EXTRACT TO READ |
How to wrap a cuda tensor Variable to a cpu tensor Variable?

blackyang · October 18, 2017, 2:16am

Hi, I have two loss functions whose return value has to be variables of cpu tensor and gpu tensor, respectively. Therefore, I cannot do:

loss = loss1 + loss2
loss.backward()

because loss1.data is a cpu tensor and loss2.data is a gpu tensor. How to correctly do back-propagation? Thanks!

SimonW · October 18, 2017, 2:32am

loss1.gpu() + loss2

or

loss1 + loss2.cpu()

or

loss1.backward(); loss2.backward()

etc.

blackyang · October 18, 2017, 3:03am

But a Variable doesn’t have gpu() or cpu(), right?

The third method is slow, because in my case loss1 and loss2 share many subgraphs below.

DATASET ROWS |

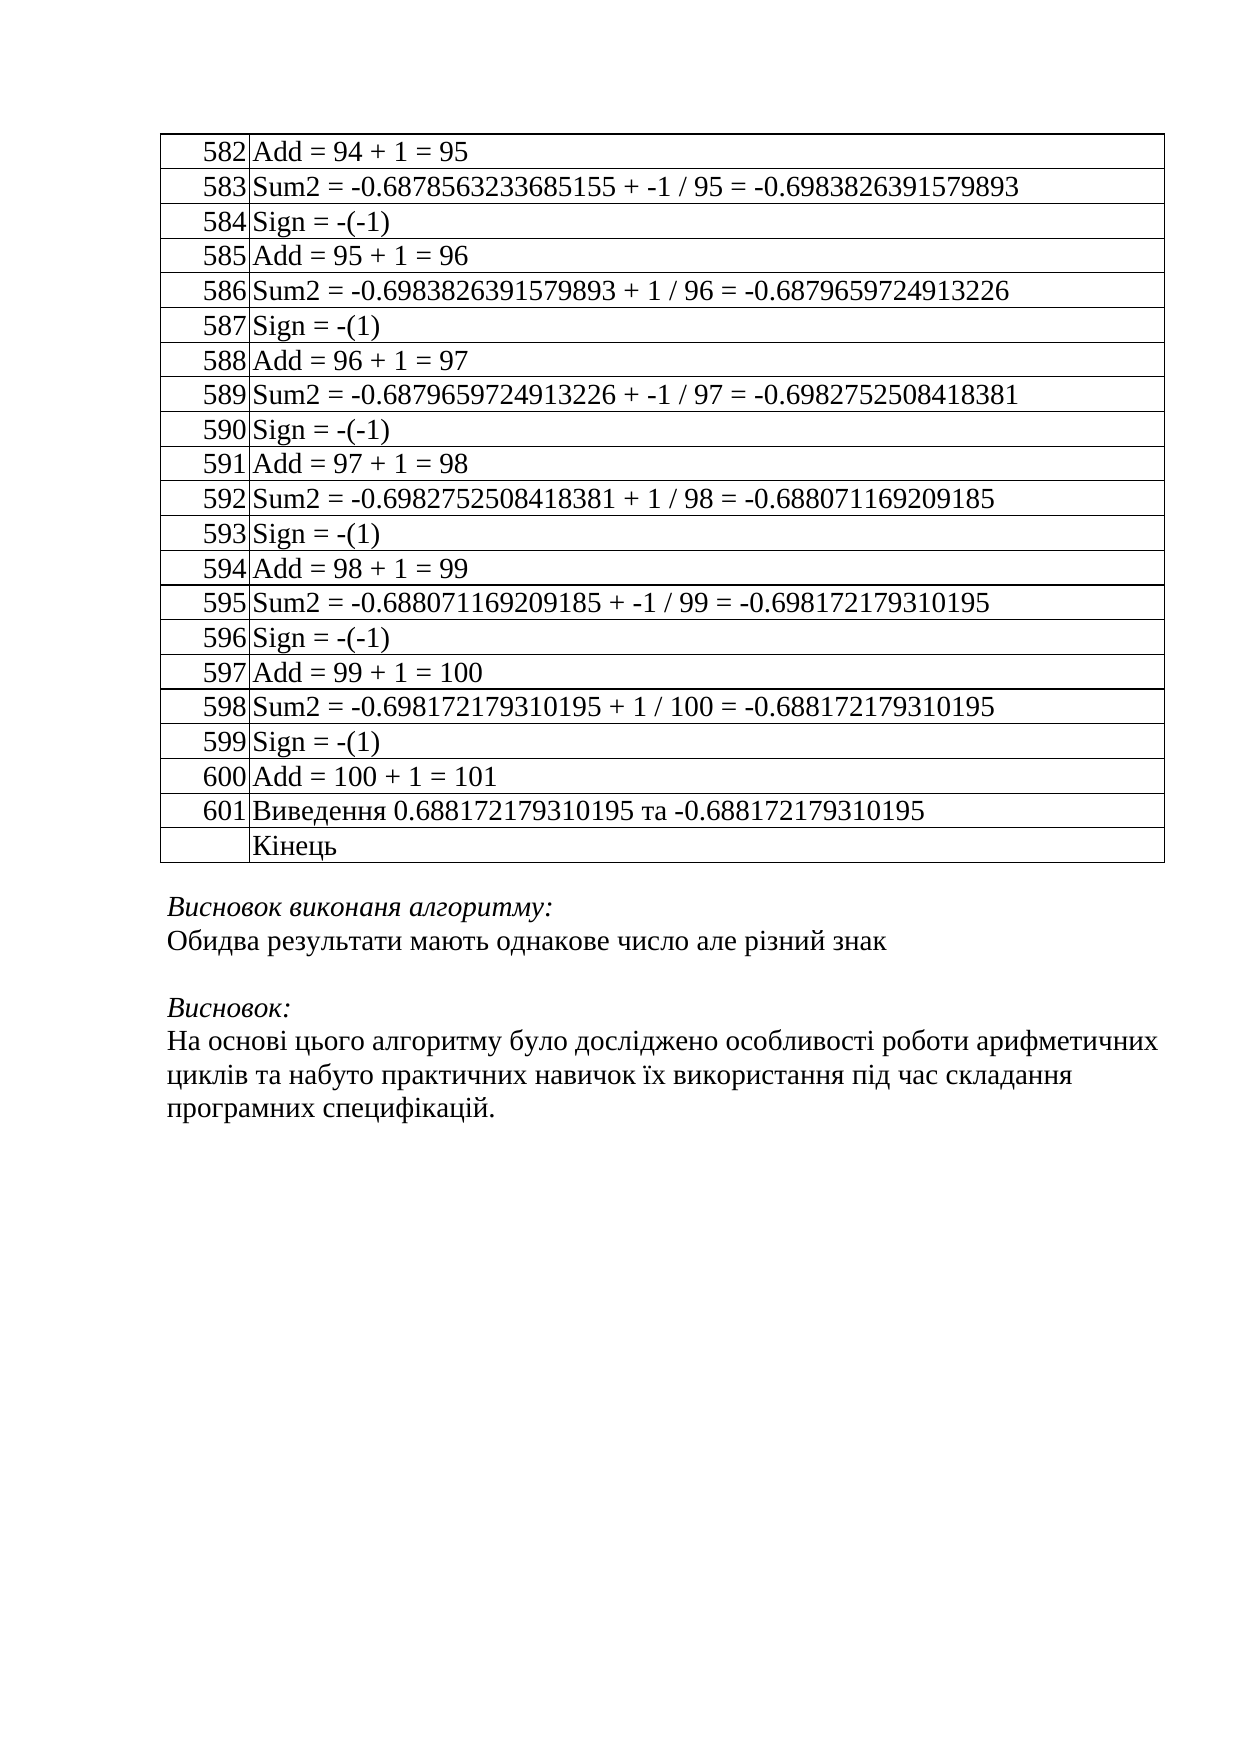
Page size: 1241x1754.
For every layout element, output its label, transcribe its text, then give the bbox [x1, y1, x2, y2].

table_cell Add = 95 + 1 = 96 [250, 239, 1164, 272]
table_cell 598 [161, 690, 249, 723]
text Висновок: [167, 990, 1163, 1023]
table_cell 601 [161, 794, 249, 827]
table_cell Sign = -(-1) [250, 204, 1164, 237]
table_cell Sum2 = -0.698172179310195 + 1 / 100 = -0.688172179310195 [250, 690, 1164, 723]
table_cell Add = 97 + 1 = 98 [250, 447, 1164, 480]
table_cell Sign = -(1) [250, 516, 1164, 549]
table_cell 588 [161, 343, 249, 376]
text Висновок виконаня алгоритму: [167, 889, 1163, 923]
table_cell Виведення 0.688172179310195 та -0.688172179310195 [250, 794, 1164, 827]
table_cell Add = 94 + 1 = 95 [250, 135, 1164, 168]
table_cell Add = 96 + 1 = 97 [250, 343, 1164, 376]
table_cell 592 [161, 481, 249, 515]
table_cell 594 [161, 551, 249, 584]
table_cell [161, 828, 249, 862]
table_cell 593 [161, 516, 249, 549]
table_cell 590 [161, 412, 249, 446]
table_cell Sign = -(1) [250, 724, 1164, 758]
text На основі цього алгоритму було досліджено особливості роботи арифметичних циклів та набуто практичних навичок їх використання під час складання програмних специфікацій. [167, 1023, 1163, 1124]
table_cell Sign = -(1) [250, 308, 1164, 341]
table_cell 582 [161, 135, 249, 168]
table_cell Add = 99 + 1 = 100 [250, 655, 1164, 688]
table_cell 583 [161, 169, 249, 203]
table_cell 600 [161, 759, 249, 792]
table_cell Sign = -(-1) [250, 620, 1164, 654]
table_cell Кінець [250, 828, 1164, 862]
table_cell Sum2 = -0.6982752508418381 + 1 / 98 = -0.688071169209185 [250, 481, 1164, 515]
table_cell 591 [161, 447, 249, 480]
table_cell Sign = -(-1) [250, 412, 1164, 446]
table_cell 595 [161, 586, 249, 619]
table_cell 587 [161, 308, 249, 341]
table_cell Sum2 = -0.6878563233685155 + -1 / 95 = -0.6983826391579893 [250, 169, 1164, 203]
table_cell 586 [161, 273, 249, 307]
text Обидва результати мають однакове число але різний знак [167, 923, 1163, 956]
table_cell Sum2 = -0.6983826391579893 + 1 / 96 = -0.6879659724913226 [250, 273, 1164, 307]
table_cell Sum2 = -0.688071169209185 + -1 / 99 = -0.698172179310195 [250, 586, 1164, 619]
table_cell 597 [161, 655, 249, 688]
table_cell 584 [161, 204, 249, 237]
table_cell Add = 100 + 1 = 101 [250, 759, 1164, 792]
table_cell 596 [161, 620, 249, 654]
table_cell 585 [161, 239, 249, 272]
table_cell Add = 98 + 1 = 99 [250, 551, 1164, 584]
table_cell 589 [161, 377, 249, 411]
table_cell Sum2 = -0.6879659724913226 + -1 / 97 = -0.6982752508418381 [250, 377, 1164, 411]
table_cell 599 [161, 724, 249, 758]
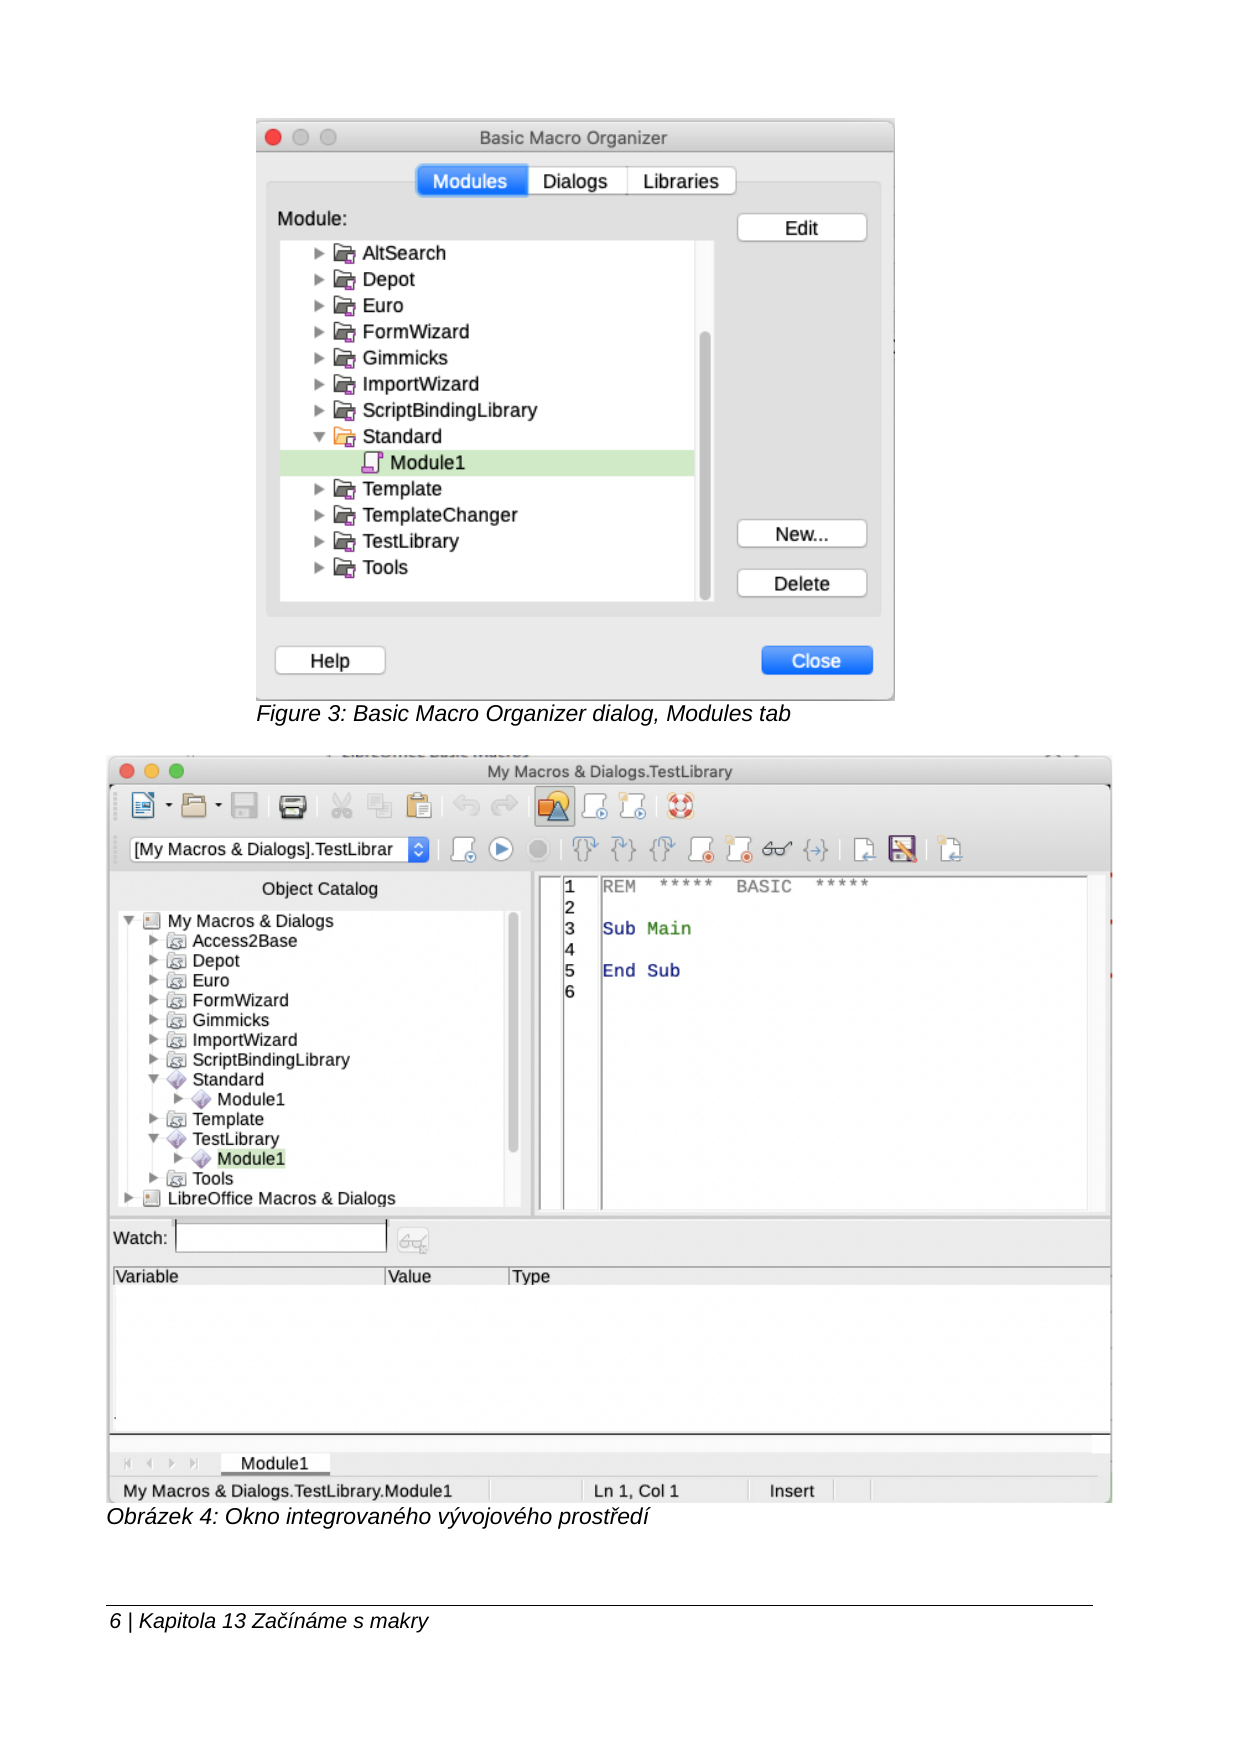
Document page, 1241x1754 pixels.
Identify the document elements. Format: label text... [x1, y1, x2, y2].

TASK INSTRUCTIONS |
A: Answer these from the thread on turning a CUDA tensor Variable into a CPU one:
(i) What kind of tensor is loss1.data?
(ii) Who posted the first reply, and at what time?
(iii) Why does the original poster call the third method slow?
B: List every code expression SimonW offers in the thread on turning a CUDA tensor Variable into a CPU one as a way to do the back-propagation.
C: Carry on the thread on turning a CUDA tensor Variable into a CPU one from its last post.

SET OF ANSWERS |
A:
(i) A cpu tensor.
(ii) SimonW, at 2:32am on October 18, 2017.
(iii) Because in their case loss1 and loss2 share many subgraphs below.

B:
loss1.gpu() + loss2
loss1 + loss2.cpu()
loss1.backward(); loss2.backward()

C:
blackyang · October 18, 2017, 3:51am

Just found a quick hack:

suppose loss1 is the cpu tensor Variable, then we can directly set:

loss1.data = loss1.data.cuda()

The gradients are also correct. Verified by a simple toy example:

import torch
from torch.autograd import Variable

x1 = Variable(torch.rand(10), requires_grad=True)
x2 = Variable(torch.rand(10).cuda(), requires_grad=True)

x1.data = x1.data.cuda()

y = x1 + 2 * x2
y.backward(y.data.clone().fill_(1))

print(x1.grad)
print(x2.grad)

SimonW · October 18, 2017, 4:17am

sorry I meant .cuda instead of .gpu

colesbury · October 18, 2017, 6:11am

Variable has a .cuda() and a .cpu() method. Gradients are also correctly back-propogated through the call.

blackyang · October 18, 2017, 5:43pm

Great, thanks a lot!